Les tribunaux d'Afrique du Sud rendent une décision déterminante sur les prix de transfert (PT)

Les tribunaux d'Afrique du Sud rendent une décision déterminante sur les prix de transfert (PT)

 

Une récente affaire judiciaire a été qualifiée de “première véritable affaire de TP en Afrique du Sud” car, bien qu'elle porte sur une question administrative et qu'elle soit basée sur la législation sud-africaine en matière de TP de 2011, elle traite de certaines questions clés qui restent importantes : la pertinence des lignes directrices de l'OCDE en ce qui concerne l'Afrique du Sud et l'importance cruciale de la documentation en matière de TP pour étayer la nature de pleine concurrence des transactions avec des parties liées.

Contexte de l'affaire

Une entreprise manufacturière sud-africaine a demandé à la Cour fiscale d'Afrique du Sud de statuer sur la séparation d'une question juridique, dans le cadre d'un recours contre une évaluation de la taxe de vente.

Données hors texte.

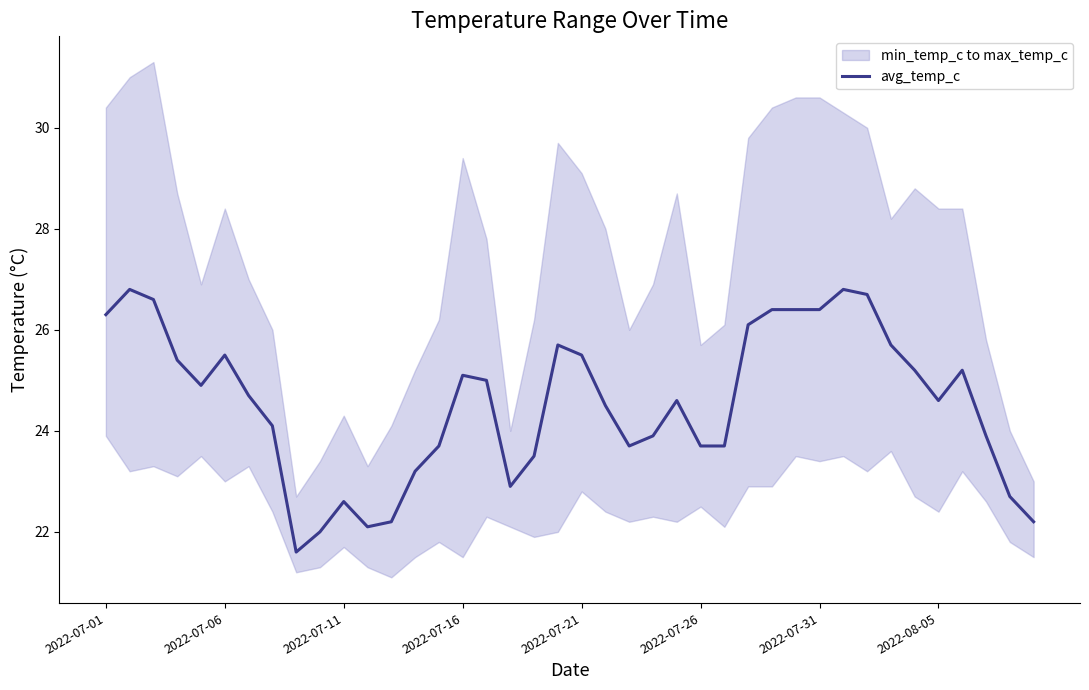

How many categories are shown in the chart?

40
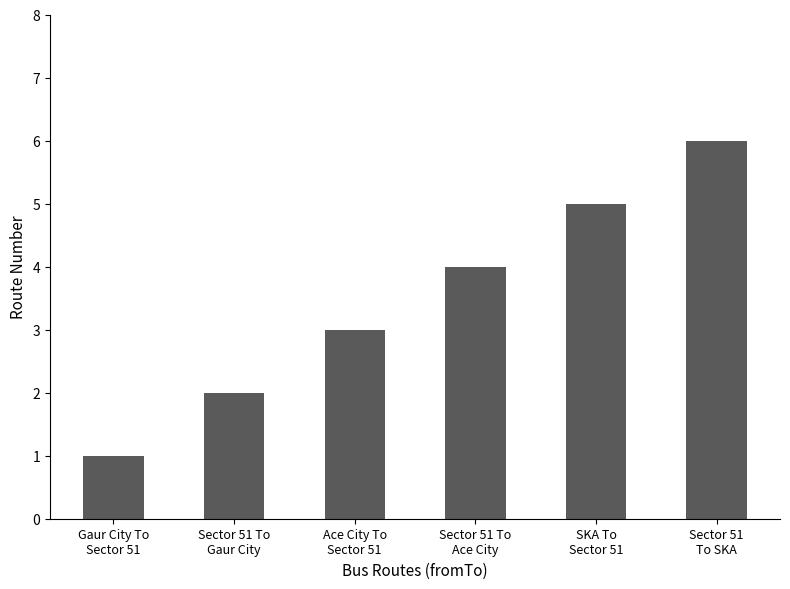

What is the difference between the maximum and second lowest values?

4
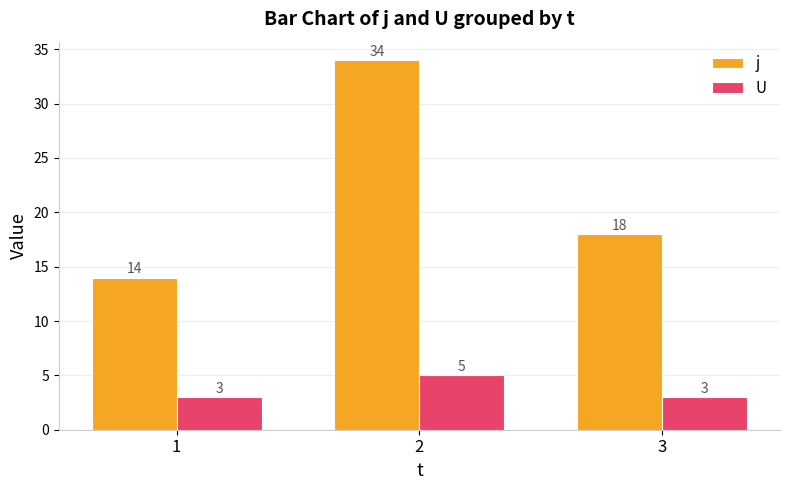

Is the value of j at 2 greater than the value of U at 3?

Yes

La transaction fiscale examinée concernait l'achat de matériaux à une partie liée en Suisse, utilisés dans la fabrication en Afrique du Sud avant que le produit final ne soit vendu à des clients locaux non liés. Le SARS a contrôlé la société et, en utilisant la méthode de prix de transfert qu'il avait choisie et qui différait de celle du contribuable, a constaté que l'achat de matériaux n'avait pas été effectué dans des conditions de pleine concurrence. Il en a résulté un ajustement du bénéfice de 114 millions de rands. Une bien mauvaise surprise pour le contribuable !

Le SARS a examiné le caractère de pleine concurrence de la marge bénéficiaire de la société sur la base de l'ensemble de la transaction, c'est-à-dire la rentabilité de la transaction en tenant compte d'une analyse complète de la base de coûts, des fonctions, des actifs et des risques liés à la transaction (méthode dite TNMM). La société estimait que seule la contrepartie versée à la partie liée était pertinente (méthode CUP).

La législation sur les taxes de vente conférait et confère toujours à la SARS le pouvoir de procéder à des ajustements. La SARS avait fondé sa justification de l'ajustement sur les lignes directrices de l'OCDE et la note de pratique 7 (PN 7), publiées par la SARS pour fournir des orientations en matière de fiscalité indirecte. La société a demandé que la question de savoir si le comportement de la SARS relevait des dispositions spécifiques en matière de taxe sur la valeur ajoutée soit dissociée de l'appel qu'elle a interjeté contre l'évaluation.

Bien entendu, cela n'a pas été une bonne chose pour l'entreprise, car tout ce que la SARS avait à faire était d'argumenter que la nature de pleine concurrence d'une transaction est un principe primordial dans la TP et la manière dont un ajustement est déterminé. La SARS a fait valoir qu'il était tout à fait dans ses attributions de calculer un ajustement en utilisant une méthode acceptée par les Principes directeurs de l'OCDE et, en fin de compte, le juge s'est rangé à son avis.

En outre, la société n'a pas pu fournir la preuve qu'elle avait testé la transaction dans sa documentation de prix de transfert, ce que le juge a confirmé, en se fondant sur la méthode PN 7, qui est très risquée : il est toujours dans l'intérêt d'un contribuable d'être en mesure de démontrer que les prix de transfert sont conformes au principe de pleine concurrence dans une documentation de prix de transfert adéquate. S'il n'y a pas de documentation en place et que le SARS ajuste le montant de pleine concurrence, il sera difficile pour le contribuable de justifier une autre méthode.

L'Afrique du Sud dispose désormais d'une législation qui intègre les normes fiscales internationales, y compris celles établies par l'OCDE, dans ses lois. Toutefois, l'affaire a clairement montré que même sans cette loi, bien que l'Afrique du Sud ne soit pas membre de l'OCDE (elle n'a qu'un statut d'observateur), elle doit s'aligner sur les normes de l'OCDE.

Il sera intéressant de voir ce qui se passera lorsque l'affaire sera jugée sur le fond. Ce qui est clair, cependant, c'est que le prix de transfert reste le principal domaine d'intérêt du SARS et que les contribuables doivent préparer la documentation appropriée pour étayer leur prix de pleine concurrence. Contactez-nous pour discuter de votre situation spécifique.